## Available records
"""

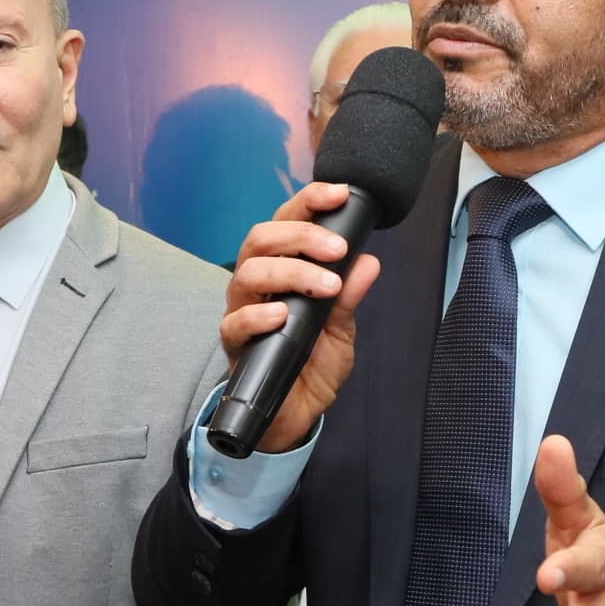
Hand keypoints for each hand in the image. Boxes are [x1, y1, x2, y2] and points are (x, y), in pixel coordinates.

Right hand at [220, 181, 383, 452]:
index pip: (286, 221)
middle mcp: (256, 282)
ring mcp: (242, 311)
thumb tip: (369, 262)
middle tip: (337, 249)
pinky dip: (259, 314)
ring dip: (290, 272)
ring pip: (248, 272)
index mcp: (281, 267)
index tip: (339, 193)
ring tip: (325, 286)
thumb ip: (350, 295)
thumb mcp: (342, 327)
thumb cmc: (314, 362)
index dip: (309, 201)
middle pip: (261, 238)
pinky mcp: (234, 344)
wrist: (299, 412)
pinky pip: (235, 323)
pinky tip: (282, 314)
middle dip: (301, 235)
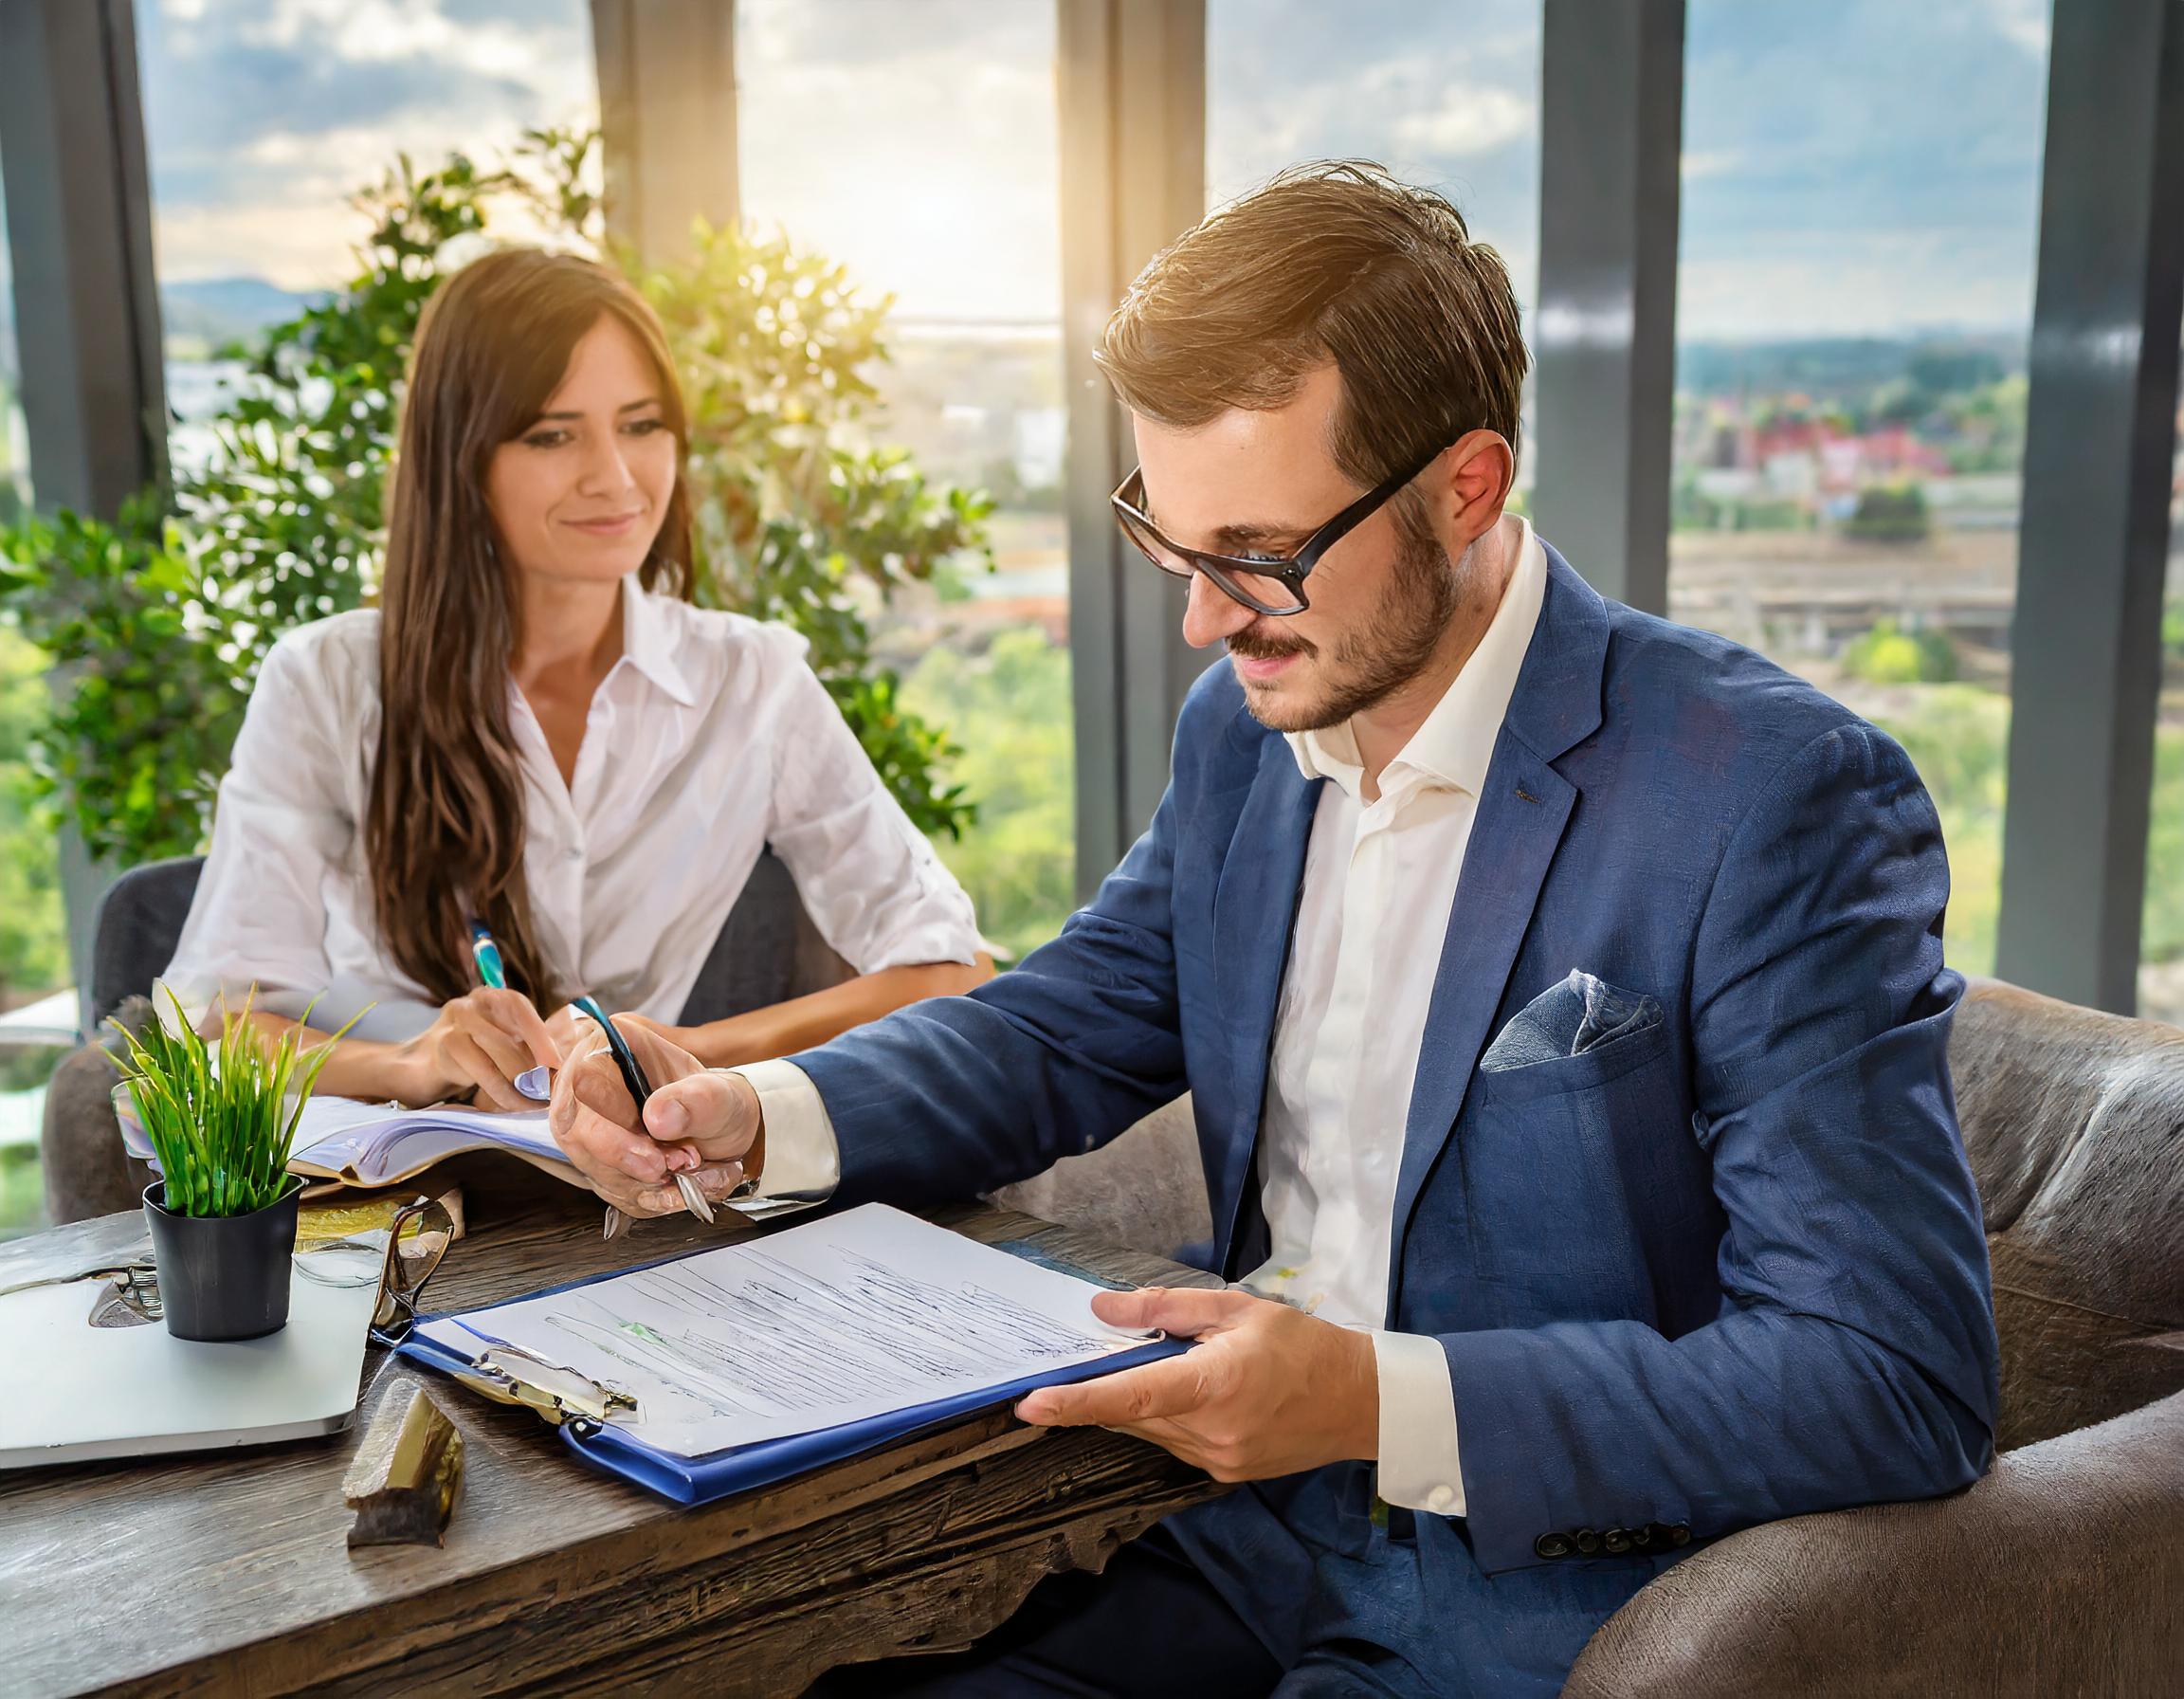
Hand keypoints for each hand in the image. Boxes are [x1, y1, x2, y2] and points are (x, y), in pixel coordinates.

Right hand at [392, 989, 561, 1111]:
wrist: (421, 1067)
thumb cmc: (472, 1055)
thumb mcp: (501, 1043)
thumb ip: (526, 1047)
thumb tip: (559, 1068)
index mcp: (491, 997)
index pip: (518, 1006)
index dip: (539, 1034)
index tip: (555, 1063)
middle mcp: (471, 1005)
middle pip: (507, 1035)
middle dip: (532, 1068)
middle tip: (548, 1092)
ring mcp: (453, 1024)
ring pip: (495, 1053)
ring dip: (518, 1084)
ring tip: (532, 1103)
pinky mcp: (443, 1048)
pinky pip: (478, 1071)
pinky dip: (498, 1091)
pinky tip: (508, 1103)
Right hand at [547, 1014, 761, 1216]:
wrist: (723, 1132)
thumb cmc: (716, 1102)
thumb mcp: (720, 1095)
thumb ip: (695, 1100)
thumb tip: (658, 1116)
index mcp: (612, 1048)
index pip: (582, 1077)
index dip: (609, 1113)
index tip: (651, 1138)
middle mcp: (589, 1088)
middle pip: (578, 1130)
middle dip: (630, 1158)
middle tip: (678, 1162)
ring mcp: (588, 1128)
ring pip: (596, 1168)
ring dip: (647, 1182)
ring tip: (690, 1167)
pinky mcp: (598, 1164)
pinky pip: (613, 1192)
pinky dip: (651, 1197)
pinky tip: (680, 1184)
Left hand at [1015, 1288, 1379, 1482]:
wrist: (1360, 1402)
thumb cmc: (1303, 1347)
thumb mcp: (1237, 1309)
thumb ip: (1165, 1309)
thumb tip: (1104, 1308)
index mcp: (1214, 1385)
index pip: (1131, 1397)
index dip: (1076, 1403)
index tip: (1031, 1405)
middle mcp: (1211, 1432)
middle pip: (1133, 1413)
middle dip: (1109, 1387)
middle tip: (1098, 1356)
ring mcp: (1217, 1460)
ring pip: (1150, 1430)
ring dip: (1143, 1401)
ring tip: (1174, 1367)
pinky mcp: (1224, 1472)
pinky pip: (1174, 1443)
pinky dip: (1168, 1417)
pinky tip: (1194, 1392)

"""

## Task item
From the records above, give again exactly the lines running from the line with "thumb tip: (559, 1068)" to the line with "pinky mcp: (443, 1048)", inclusive.

## Answer space
thumb tip: (559, 1068)
index mcp: (491, 997)
index pip: (518, 1006)
index dip: (539, 1034)
index tip: (555, 1063)
middle mcp: (471, 1005)
middle pip: (507, 1035)
middle dip: (532, 1068)
middle tip: (548, 1092)
ring mcp: (453, 1024)
ring pip: (495, 1053)
ring dip: (518, 1084)
ring tip: (532, 1103)
pinky mcp: (443, 1048)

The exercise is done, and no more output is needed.